Sequence length is the nucleotide length of a particular sequence. Chain means the same thing. The match length is the stretch of nucleotides over which two sequences align, including any mismatches which fall within the match length.

Does match length include mismatches?


How is the Score calculated?

Score refers to the BLAST score, which actually is more influenced by the length of the pairwise alignment between the search sequence and the retrieved reference sequence, than by the number of mismatches.  There are several references to the BLAST score (since BLAST can and should be parametrized).

How are Identities and Percent Similarities determined?

The number of matched positions in a pairwise alignment and that number expressed as a percent of the total number of nucleotides aligned.

Is it true that more mismatches result in lower Identities and Scores?

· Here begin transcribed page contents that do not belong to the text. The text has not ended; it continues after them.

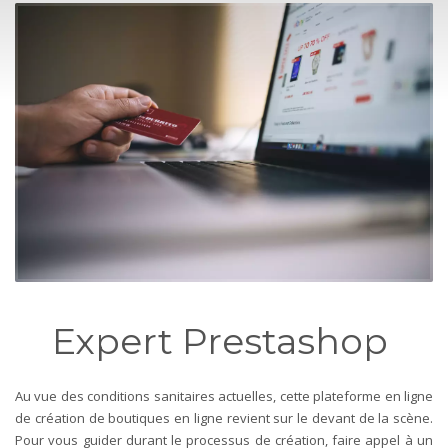
Expert Prestashop
Au vue des conditions sanitaires actuelles, cette plateforme en ligne
de création de boutiques en ligne revient sur le devant de la scène.
Pour vous guider durant le processus de création, faire appel à un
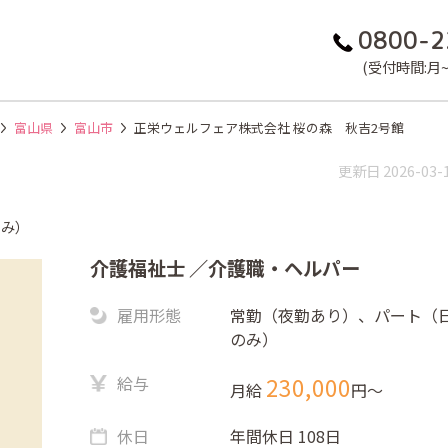
0800-2
(受付時間:月~金
富山県
富山市
正栄ウェルフェア株式会社 桜の森 秋吉2号館
更新日 2026-03-
のみ）
介護福祉士
／介護職・ヘルパー
雇用形態
常勤（夜勤あり）、パート（
のみ）
給与
230,000
月給
円〜
休日
年間休日 108日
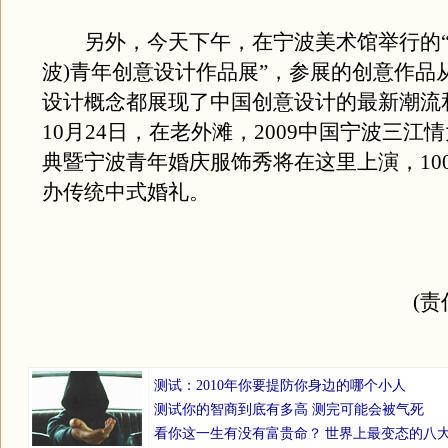
另外，今天下午，在宁波美术馆举行的“20
波)青年创意设计作品展”，参展的创意作品
设计概念都展现了中国创意设计的最新潮流
10月24日，在老外滩，2009中国宁波三江
典暨宁波青年婚庆服饰秀将在这里上演，10
办传统中式婚礼。
(
测试：2010年你要提防你身边的哪个小人
测试你的智商到底有多高 测完可能会被气死
看你这一生有没有富贵命？
世界上最变态的八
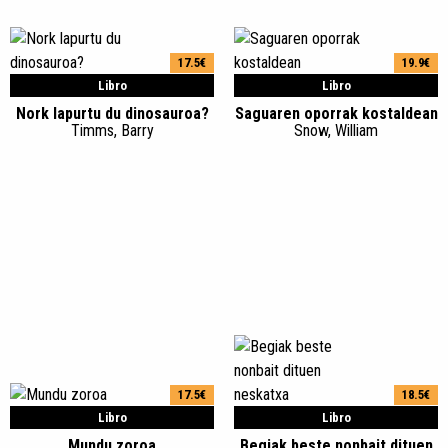
17.5€
19.9€
Libro
Libro
Nork lapurtu du dinosauroa?
Saguaren oporrak kostaldean
Timms, Barry
Snow, William
17.5€
18.5€
Libro
Libro
Mundu zoroa
Begiak beste nonbait dituen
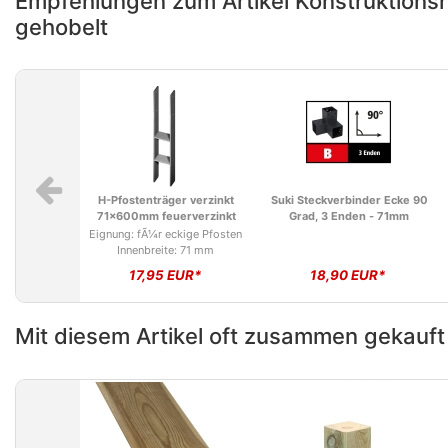
Empfehlungen zum Artikel Konstruktions
gehobelt
H-Pfostenträger verzinkt
Suki Steckverbinder Ecke 90
71x600mm feuerverzinkt
Grad, 3 Enden - 71mm
Eignung: fÃ¼r eckige Pfosten
Innenbreite: 71 mm
17,95 EUR*
18,90 EUR*
Mit diesem Artikel oft zusammen gekauft
Suki Steckverbinder
Suki Steckverbinder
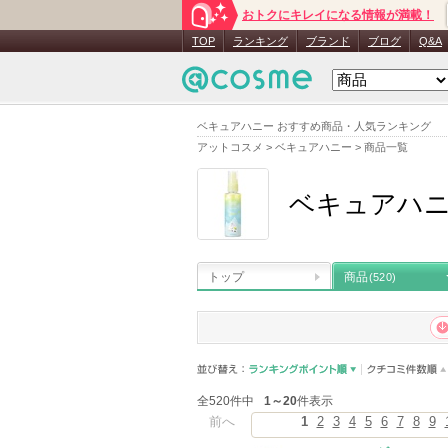
おトクにキレイになる情報が満載！
TOP
ランキング
ブランド
ブログ
Q&A
ベキュアハニー おすすめ商品・人気ランキング
アットコスメ
>
ベキュアハニー
>
商品一覧
ベキュアハ
トップ
商品
(520)
全520件中
1～20
件表示
前へ
1
2
3
4
5
6
7
8
9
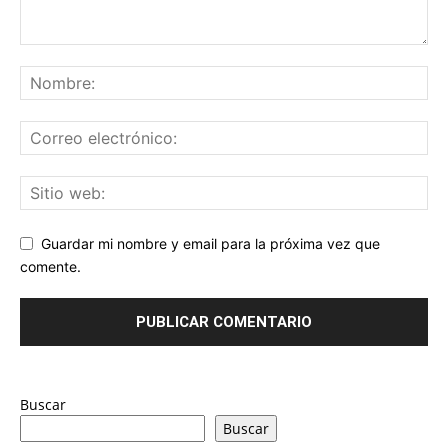
Guardar mi nombre y email para la próxima vez que
comente.
Buscar
Buscar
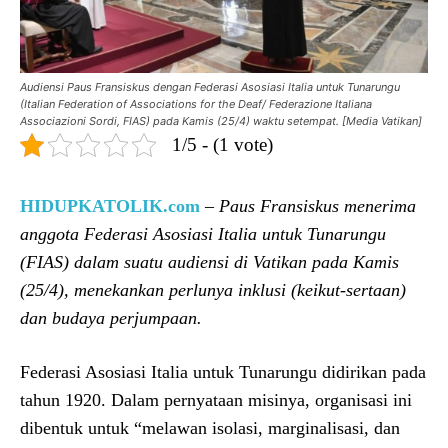
Audiensi Paus Fransiskus dengan Federasi Asosiasi Italia untuk Tunarungu
(Italian Federation of Associations for the Deaf/ Federazione Italiana
Associazioni Sordi, FIAS) pada Kamis (25/4) waktu setempat. [Media Vatikan]
1/5 - (1 vote)
HIDUPKATOLIK.com
–
Paus Fransiskus menerima
anggota Federasi Asosiasi Italia untuk Tunarungu
(FIAS) dalam suatu audiensi di Vatikan pada Kamis
(25/4), menekankan perlunya inklusi (keikut-sertaan)
dan budaya perjumpaan.
Federasi Asosiasi Italia untuk Tunarungu didirikan pada
tahun 1920. Dalam pernyataan misinya, organisasi ini
dibentuk untuk “melawan isolasi, marginalisasi, dan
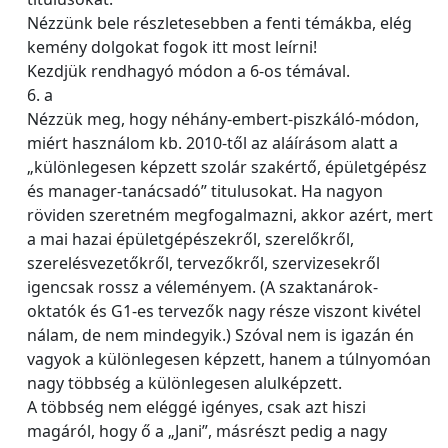
Nézzünk bele részletesebben a fenti témákba, elég
kemény dolgokat fogok itt most leírni!
Kezdjük rendhagyó módon a 6-os témával.
6. a
Nézzük meg, hogy néhány-embert-piszkáló-módon,
miért használom kb. 2010-től az aláírásom alatt a
„különlegesen képzett szolár szakértő, épületgépész
és manager-tanácsadó” titulusokat. Ha nagyon
röviden szeretném megfogalmazni, akkor azért, mert
a mai hazai épületgépészekről, szerelőkről,
szerelésvezetőkről, tervezőkről, szervizesekről
igencsak rossz a véleményem. (A szaktanárok-
oktatók és G1-es tervezők nagy része viszont kivétel
nálam, de nem mindegyik.) Szóval nem is igazán én
vagyok a különlegesen képzett, hanem a túlnyomóan
nagy többség a különlegesen alulképzett.
A többség nem eléggé igényes, csak azt hiszi
magáról, hogy ő a „Jani”, másrészt pedig a nagy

A mismatch of 61 is shown, what does this mean?

This means there are 61 mismatches along the whole match length (not a mismatch length of 61).

What do square brackets around an organism name mean?

Square brackets ([ ]) around a genus typically indicate that the organism name awaits appropriate action by the research community to be transferred to another genus. Square brackets can also indicate a naming issue for example the original record does not carry the current nomenclature for the organism.

How are gaps handled?

A gap counts as a mismatch. BLAST may discontinue the alignment when the diversity in a region is too high, so these mismatches are then not accounted for by BLAST. Perform a quick multiple alignment, in case of a doubt, to visualize if BLAST has indeed truncated an alignment prematurely. (Note: Multiple alignments work for this purpose because the multiple alignments are created using an algorithm different from BLAST).

How is the ID Report Result field populated?

Often, the Report Result field is populated automatically from the identification chosen and specified by the user building an ID report. The report may be manually edited by an authorized user(e.g. to specify a slash call). This is a field within the database that can be configured to the specific needs of an organization.

What is the difference between searching the IDNS Reference Sequences (blue) and searching the organization's Sample Sequences (red). When/how do an organization's Accessions become References?

The main work area is the red area, where a new sample is added or the sample database is mined e.g. to identify similar cases. The private reference database is optional (blue) and intended to be used if an institution wishes to build its own private reference database of very well-characterized isolates, unusual isolates, isolates of a particular genus of (research) interest, etc. Usually, customers focus on building the sample database (red area) first and then, consider making use of the private reference database as experience grows.

When searching references, what does selecting IUPAC aware do?

If the consensus sequence of an isolate has ambiguous positions in the sequence (e.g. Y, R, K...) perhaps as a result of inter-operon variability in the 16S, each ambiguous position will be counted as a mismatch by BLAST. However, setting the search flag "IUPAC aware" means that no mismatch will be recorded IF the reference sequence contains one of the nucleotide codes which is valid for the IUPAC code present in your sample sequence at that position. IUPAC aware searches take longer to run, due to increased computation of permutations.

When examining nucleotide alignment for differences/similarities what is represented by the various symbols?

The --- symbol(s) indicate no data available at this position for this sequence; the ... symbol(s) indicate a match with the reference at this position; the *** symbol(s)indicate all aligned sequences match at this position.